We bought a new pony!!! WOOHOO! I have been helping show this boy all year, he is a doll and boy can he move. This is Pony Vista's Pow Wow! He will be coming to live with us, Thank you to Holly Bowers of MB Stables!


----------



## Firefall (Aug 27, 2007)

Wow is right, very nice...................congatulations!!!!!!!!!!


----------



## mininik (Aug 27, 2007)

WOW!!! Congratulations!! Do you think he'll be coming to Oregon Gold?


----------



## SweetOpal (Aug 27, 2007)

Oh yeah, Oregon Gold all the way!!


----------



## MBhorses (Aug 27, 2007)

:aktion033: congrats,

nice looking pony. :bgrin


----------



## Treciah (Aug 27, 2007)

Hey Jennifer Congratulations :aktion033: I am hoping Miss Missouri will be having a Pow Wow foal for me next year.


----------



## disneyhorse (Aug 27, 2007)

Yippee!!! Glad you got that to work out, he will be a FANTASTIC show horse for you!!! I can't wait to see what you do with him.

Congratulations!!!

Andrea


----------



## txminipinto (Aug 27, 2007)

Very Nice! :aktion033:


----------



## Leeana (Aug 27, 2007)

I have seen his pictures so many times and everytime i see him i want him more and more!






:

Nice choice :aktion033: :lol:


----------



## crponies (Aug 27, 2007)

:aktion033: Congrats!
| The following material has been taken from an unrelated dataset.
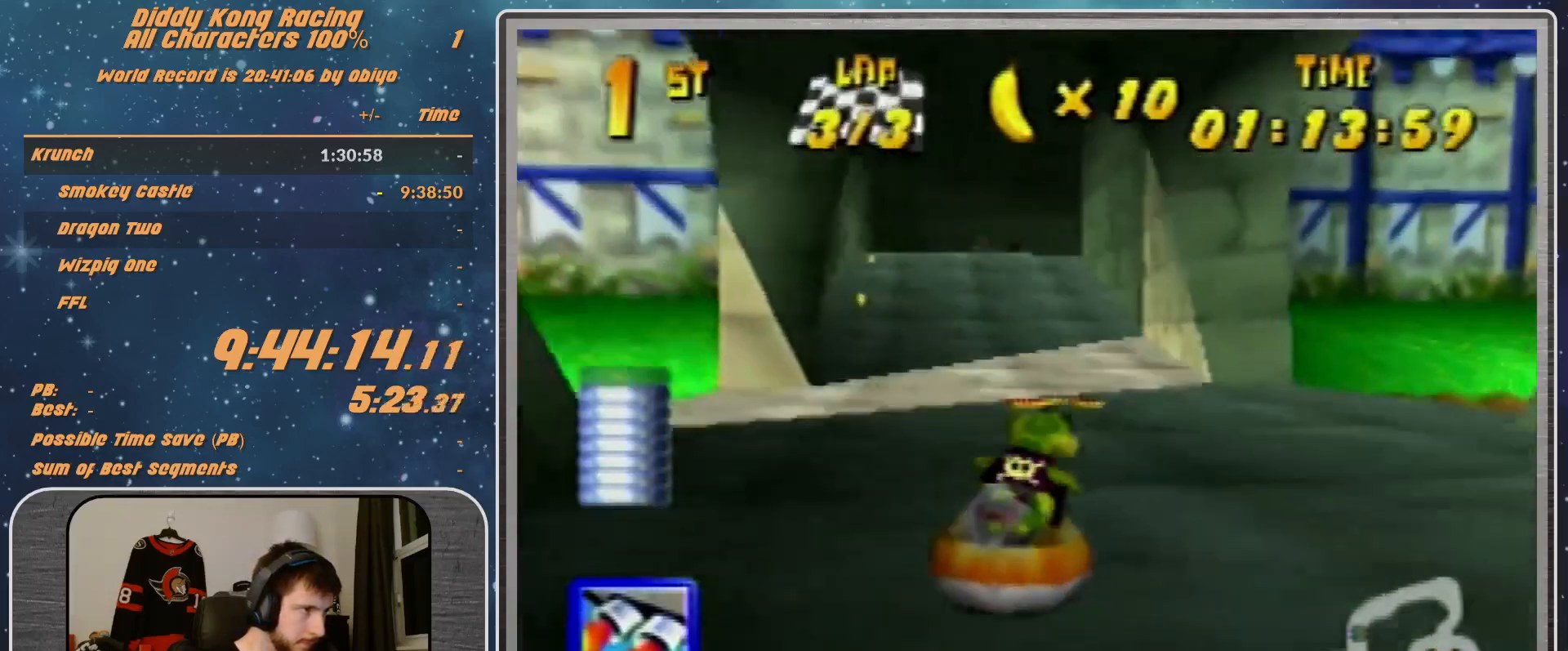
{"buttons": ["R1"], "left_stick": "up-left", "events": [[267, "A", "down"], [300, "A", "up"]]}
He is gorgeous!


----------



## Lisa-Ruff N Tuff Minis (Aug 27, 2007)

Congrats I know how much you have loved this horse (well he has alot of fans



)

I am sure you will do amazing with him


----------



## hhpminis (Aug 27, 2007)

Very nice Jennifer! I look forward to seeing him next year!


----------



## PrestigeMiniHorses (Aug 28, 2007)

Congats to you Jennifer on your new boy...He sure is something. I can't wait to see him at Oregon Gold


----------



## skanzler (Aug 29, 2007)

Congrats Jennifer, I am sure he will bring many smiles and ribbons your way. By the way, Blaze is doing great.....


----------